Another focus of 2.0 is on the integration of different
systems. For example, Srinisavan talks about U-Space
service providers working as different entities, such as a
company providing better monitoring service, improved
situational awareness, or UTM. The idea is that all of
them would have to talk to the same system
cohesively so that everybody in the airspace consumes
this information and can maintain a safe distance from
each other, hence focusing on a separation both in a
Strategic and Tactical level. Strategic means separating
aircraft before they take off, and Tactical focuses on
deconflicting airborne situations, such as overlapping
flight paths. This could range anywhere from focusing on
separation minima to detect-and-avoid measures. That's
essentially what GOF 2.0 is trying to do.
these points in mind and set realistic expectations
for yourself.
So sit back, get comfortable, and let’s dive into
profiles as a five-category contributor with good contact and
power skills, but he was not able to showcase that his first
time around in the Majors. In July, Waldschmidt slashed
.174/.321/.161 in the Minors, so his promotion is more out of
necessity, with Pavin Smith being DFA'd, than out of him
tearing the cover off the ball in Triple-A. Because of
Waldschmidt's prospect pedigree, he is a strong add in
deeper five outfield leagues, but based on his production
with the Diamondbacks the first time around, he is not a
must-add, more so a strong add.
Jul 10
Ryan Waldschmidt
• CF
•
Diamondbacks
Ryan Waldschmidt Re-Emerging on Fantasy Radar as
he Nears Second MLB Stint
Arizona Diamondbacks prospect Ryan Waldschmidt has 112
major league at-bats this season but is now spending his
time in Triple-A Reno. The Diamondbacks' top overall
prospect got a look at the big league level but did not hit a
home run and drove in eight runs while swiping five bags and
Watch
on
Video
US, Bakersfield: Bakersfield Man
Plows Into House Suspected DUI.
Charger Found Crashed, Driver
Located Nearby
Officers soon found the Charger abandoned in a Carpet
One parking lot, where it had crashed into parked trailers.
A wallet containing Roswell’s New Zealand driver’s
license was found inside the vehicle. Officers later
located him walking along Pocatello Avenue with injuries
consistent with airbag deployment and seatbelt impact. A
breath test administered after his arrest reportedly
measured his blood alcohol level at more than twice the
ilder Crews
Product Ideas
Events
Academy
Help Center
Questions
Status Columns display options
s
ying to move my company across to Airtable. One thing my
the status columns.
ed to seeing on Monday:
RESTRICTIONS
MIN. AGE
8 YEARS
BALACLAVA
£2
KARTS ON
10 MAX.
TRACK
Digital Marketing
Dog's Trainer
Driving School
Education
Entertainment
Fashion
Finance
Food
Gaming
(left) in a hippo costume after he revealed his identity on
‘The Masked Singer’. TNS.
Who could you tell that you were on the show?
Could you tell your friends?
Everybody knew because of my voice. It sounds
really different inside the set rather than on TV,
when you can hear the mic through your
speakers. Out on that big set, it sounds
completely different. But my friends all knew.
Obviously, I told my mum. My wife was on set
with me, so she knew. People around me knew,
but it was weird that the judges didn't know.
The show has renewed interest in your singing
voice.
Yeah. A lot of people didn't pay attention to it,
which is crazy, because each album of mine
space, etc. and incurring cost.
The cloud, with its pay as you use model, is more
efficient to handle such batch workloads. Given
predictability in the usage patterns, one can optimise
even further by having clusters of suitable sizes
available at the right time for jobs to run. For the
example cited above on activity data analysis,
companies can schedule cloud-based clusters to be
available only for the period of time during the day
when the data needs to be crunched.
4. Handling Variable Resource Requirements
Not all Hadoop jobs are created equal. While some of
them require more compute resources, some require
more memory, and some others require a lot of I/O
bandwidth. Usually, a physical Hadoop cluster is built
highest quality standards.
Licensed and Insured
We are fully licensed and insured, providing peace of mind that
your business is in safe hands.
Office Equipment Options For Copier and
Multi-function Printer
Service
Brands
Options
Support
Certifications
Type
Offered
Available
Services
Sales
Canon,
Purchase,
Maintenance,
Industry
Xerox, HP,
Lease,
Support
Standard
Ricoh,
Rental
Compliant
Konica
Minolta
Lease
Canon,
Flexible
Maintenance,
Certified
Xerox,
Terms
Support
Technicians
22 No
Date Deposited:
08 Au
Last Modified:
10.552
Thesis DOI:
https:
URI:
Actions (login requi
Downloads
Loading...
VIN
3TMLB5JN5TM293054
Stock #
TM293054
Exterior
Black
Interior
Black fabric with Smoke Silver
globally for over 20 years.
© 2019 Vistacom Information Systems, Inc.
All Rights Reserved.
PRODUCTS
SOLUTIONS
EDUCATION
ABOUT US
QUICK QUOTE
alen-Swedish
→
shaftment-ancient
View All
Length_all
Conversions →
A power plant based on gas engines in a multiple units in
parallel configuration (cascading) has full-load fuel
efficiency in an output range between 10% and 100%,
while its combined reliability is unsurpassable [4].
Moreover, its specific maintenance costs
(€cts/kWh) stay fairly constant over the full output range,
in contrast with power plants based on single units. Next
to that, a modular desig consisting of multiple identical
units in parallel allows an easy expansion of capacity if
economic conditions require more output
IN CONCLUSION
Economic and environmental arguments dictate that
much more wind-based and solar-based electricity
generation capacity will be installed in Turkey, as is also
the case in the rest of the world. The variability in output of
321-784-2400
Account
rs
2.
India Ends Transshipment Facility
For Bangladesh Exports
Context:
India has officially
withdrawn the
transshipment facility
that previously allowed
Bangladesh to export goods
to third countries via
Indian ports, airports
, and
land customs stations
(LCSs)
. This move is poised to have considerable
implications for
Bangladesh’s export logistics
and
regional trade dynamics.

------

Directions: Count the lines above that contain the word "Black", treating uppercase and lowercase as different. Give only the number.

Finished task: 2